Todos regresaron a verse, hablando en voz baja respecto a lo dicho por el menor, asintieron un par de veces y, regresando a ver a Mary, esta asintió y volvió la mirada nuevamente hacia el rostro de su hermano menor.
– Muy bien – dijo sin más.
– ¿Esta bien? – pregunto sorprendido.
– Tienes razón, si te presionamos solo nos dividiremos y, no podemos hacer eso, tenemos que estar juntos para recuperar el reino.
Yuuri asintió.
– Solo te pido que, aunque no nos puedas decir, al menos nos comentes donde vas a estar o, al menos algo para no sentirnos angustiados.
– De acuerdo.
La tensión en el ambiente lentamente comenzó a sentirse menos asfixiante. Mary le sonrió ligeramente antes de abrazarlo con fuerza a lo que solo pudo parpadear por la sorpresa del acto. Una vez que el abrazo se deshizo, ella lo tomo de su mano e hizo que caminara hasta que estaba a lado de los demás.
– ¿Alguien resume la reunión? – pidió Mary.
Adalberto tomo la palabra y comenzó a recapitular lo dicho en la misma. Conforme pasaban los minutos, las dudas comenzaron a hacerse presentes en la mente de Yuuri, sobre todo por la promesa que le había hecho a Victor referente a su padre, sobre todo por el fin que tenía aquel plan el cual, tenía todo menos la intención de dejar vivo al rey Demian.
– ¿Piensan matarlo ese día? – pregunto Yuuri cuando Adalberto termino de explicar.
– Esa es la idea – contesto el rubio.
– Todo mundo estará concentrado en la fiesta, incluso los soldados estarán distraídos, bebiendo sin importarles quien entra o sale del palacio – prosiguió Sunan – pero, aun con todo eso, usaremos los pasadizos del palacio para infiltrarnos en el y llegar a la sala del trono.
– Según nuestro informante, Demian siempre suele retirarse tras unas horas en cualquier fiesta que el presida en el palacio – secundo Mary.
– Mary y tu acudirán a la fiesta – continuo Sunan – acompañados de mi esposa e hijos, se mezclaran en la misma y, cuando Demian abandone el salón, nos informaran con estos transmisores – levantando un pequeño dispositivo del tamaño de una semilla de limón – así sabremos cuando entrar y acorralar al rey en la sala del trono.
– Cuando capturemos a Demian, lo llevaremos fuera del palacio – continuo Adalberto – Tu y Mary dejaran la fiesta para alcanzarnos en el lugar de encuentro – regresando a ver a Yuuri – es ahí donde podrás cumplir la promesa.

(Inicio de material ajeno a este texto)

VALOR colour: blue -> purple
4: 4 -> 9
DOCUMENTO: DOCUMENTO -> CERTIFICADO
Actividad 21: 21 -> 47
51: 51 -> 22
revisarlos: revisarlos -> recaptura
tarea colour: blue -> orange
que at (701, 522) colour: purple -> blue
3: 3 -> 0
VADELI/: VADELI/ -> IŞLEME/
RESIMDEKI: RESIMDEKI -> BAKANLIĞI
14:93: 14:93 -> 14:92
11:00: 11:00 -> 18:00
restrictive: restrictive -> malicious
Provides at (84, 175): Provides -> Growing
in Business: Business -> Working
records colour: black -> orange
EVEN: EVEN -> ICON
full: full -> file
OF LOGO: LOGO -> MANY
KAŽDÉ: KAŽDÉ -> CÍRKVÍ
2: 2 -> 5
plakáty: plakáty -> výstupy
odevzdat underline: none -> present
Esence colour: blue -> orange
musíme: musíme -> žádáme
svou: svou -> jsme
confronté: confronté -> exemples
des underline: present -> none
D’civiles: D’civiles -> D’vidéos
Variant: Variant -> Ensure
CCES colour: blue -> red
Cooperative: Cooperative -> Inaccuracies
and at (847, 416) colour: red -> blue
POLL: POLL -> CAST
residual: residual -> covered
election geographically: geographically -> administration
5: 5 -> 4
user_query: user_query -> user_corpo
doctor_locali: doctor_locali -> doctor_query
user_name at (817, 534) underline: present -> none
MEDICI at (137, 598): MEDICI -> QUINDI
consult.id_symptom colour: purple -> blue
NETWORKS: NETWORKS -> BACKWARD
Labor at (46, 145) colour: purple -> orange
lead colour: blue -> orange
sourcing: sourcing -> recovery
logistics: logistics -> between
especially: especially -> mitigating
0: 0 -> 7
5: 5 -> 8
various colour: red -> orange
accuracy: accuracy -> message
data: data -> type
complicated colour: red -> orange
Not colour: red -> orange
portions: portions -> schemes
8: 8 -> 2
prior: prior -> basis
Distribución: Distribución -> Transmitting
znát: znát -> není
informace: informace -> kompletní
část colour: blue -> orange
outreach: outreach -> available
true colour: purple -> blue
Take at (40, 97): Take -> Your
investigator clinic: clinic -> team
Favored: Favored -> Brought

– ¿Promesa? – pregunto Yuuri aun sin salir de su asombro.
– Matarlo.
Yuuri abrió sus ojos por lo dicho y, tras ellas, un fugaz recuerdo apareció en su mente.
El mayor contemplo el traje, asintió y lo tomo con una de sus manos.
– ¿Y qué piensas hacer? – Pregunto Phichit – Si Shade ya no estará.
– Lo que debí hacer desde un inicio.
Los tres guardaron silencio.
– Reclamare el trono y recuperare la santalita.
– ¡Yuuri! – Phichit hablo con emoción.
– Bien dicho – dijo Adalberto colocando su mano sobre su hombro.
– Me alegra escucharte decir eso – agrego Sunan – pero, sabes lo que eso significa, ¿verdad?
Yuuri regreso a verlo con una determinación en su mirada que Sunan nunca había visto en él.
– Lo sé – contesto – pero he tomado la decisión, sin importar lo que eso conlleva.
Yuuri guardo silencio unos segundos antes de volver a hablar.
– Matare al rey Demian.
Trago con fuerza cuando aquella memoria desapareció de su mente. Había olvidado la promesa que hizo tras la muerte de Celestino, no negaba que aquel dio estaba furioso y consternado, perdió a un valioso amigo por sus malas decisiones y que la había tomado basado en cómo se sentía en ese momento pero, después de todo lo sucedido y tras haber hecho un pacto con Victor, se veía imposibilitado de poder cumplir la promesa hecha ante la memoria de su amigo fallecido.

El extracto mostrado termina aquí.